Pinnell describes how the “American sibling duo” of the Bain brothers used “seismic sensors to translate the feedback of the actual building itself into heavy, really heavy droning bass tones. The wall of subsonic pressure that hit me as I squeezed alongside others into the arch space threatened to turn my ribcage inside out.” More to the point, he quips that, “If the shock of how physical the sound was caught me off guard, I was even less prepared for the small chunks of crumbling masonry that began to intermittently fall from the bare brick archway above my head as the Victorian building itself struggled against the assault.” We could level whole cities with sound. Building and anti-building with LRAD.

The Bains’ “architectural bass tremors” haunted Pinnell’s sense of equilibrium so much that, he jokes, now, “whenever I enter a room under a railway arch I keep one eye looking over my shoulder,” lest the Bain brothers arrive, acoustic weaponry in hand.

In any case, while Krakowiak’s installation is not premised on the idea of demolition—and thus the connection between these two stories is entirely anecdotal—I am nonetheless struck by the idea of a pavilion, perhaps some future version of the Serpentine, that deliberately interferes with, or manipulates through time-delay, the acoustic events taking place inside it, whether those are human conversations or simply monstrous waves of sub-bass rumbling up from a concert in the basements below.
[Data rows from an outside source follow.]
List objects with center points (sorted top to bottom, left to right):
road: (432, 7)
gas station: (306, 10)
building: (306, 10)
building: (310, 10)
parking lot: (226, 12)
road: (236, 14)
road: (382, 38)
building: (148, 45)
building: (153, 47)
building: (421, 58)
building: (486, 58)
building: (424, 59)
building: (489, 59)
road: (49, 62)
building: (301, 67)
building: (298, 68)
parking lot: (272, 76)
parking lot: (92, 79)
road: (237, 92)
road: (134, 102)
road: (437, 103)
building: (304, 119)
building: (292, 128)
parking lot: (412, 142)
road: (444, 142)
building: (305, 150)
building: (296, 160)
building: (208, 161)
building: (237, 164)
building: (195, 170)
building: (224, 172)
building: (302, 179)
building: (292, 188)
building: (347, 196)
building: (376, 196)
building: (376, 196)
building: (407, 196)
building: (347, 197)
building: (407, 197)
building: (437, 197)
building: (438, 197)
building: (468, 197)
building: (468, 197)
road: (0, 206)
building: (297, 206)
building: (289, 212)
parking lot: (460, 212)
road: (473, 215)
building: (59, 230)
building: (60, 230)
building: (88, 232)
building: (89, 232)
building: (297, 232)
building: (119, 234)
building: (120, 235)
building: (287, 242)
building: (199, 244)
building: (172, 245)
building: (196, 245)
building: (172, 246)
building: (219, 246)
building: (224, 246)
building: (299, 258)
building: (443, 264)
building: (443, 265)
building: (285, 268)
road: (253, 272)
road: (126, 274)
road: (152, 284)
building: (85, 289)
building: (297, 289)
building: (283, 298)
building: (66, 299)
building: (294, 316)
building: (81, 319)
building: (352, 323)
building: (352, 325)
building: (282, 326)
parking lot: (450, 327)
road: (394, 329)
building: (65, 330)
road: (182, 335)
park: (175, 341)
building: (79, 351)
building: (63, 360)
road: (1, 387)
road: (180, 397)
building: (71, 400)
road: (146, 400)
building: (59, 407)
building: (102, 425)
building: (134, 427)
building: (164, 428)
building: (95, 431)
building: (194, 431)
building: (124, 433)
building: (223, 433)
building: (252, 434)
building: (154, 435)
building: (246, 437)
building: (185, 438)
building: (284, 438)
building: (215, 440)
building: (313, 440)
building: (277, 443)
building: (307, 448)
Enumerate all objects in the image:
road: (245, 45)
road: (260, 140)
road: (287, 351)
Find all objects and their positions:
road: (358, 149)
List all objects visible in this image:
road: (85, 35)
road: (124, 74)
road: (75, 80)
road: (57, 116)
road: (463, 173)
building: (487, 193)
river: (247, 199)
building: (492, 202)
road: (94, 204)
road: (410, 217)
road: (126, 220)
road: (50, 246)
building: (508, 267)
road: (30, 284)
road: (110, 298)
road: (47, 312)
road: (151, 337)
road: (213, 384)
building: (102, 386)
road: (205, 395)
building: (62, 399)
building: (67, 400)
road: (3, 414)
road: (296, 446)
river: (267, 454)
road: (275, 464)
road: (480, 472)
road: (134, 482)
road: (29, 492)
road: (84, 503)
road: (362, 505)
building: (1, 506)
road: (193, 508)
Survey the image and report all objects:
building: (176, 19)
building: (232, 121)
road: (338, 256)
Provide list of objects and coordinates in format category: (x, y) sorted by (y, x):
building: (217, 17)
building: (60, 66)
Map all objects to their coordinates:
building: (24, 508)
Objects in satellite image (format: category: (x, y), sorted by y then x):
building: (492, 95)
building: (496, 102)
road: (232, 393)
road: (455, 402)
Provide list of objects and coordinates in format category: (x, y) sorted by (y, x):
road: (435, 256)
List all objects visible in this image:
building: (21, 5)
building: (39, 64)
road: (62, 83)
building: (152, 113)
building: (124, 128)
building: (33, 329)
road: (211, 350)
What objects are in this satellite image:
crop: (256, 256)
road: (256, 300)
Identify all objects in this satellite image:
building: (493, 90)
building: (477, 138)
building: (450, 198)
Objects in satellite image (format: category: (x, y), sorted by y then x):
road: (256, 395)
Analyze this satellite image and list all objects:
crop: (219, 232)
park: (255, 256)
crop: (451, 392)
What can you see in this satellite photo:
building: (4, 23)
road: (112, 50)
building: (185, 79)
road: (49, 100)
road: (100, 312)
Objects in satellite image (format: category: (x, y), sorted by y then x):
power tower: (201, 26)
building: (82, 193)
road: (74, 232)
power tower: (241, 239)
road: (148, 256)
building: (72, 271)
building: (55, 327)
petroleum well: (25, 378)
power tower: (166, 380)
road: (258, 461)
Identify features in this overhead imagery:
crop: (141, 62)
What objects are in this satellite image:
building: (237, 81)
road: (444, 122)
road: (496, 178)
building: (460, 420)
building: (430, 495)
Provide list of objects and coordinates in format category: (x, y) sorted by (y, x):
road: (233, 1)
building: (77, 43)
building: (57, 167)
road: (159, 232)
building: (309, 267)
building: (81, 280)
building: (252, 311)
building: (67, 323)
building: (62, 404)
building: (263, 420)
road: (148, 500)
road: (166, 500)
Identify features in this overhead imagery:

In fact, you could imagine some strange new art form, a kind of acoustic variation on Noh theater, that takes place only inside buildings tuned to echo at precise intervals, with whole new forms of dialogue—an entire literary genre—written with actors playing the roles of multiple characters, speaking lines perfectly timed for an endless return of disorienting synchronizations, ten, even fifteen, minutes later still listening for the delayed lines of an earlier phase of self-conversation.

Or, for that matter, a mis-built suburban house somewhere lost in echoes, driving its owner insane, as everything said inside is destructively echoed and reverbed to the point of utter incomprehension, for whole days at a time. A tragi-comedy starring Tom Hanks, muttering to himself in a roaring airplane engine of noise—things he said yesterday!—sitting at the dinner table, starring at a salt shaker, unable to talk to his date.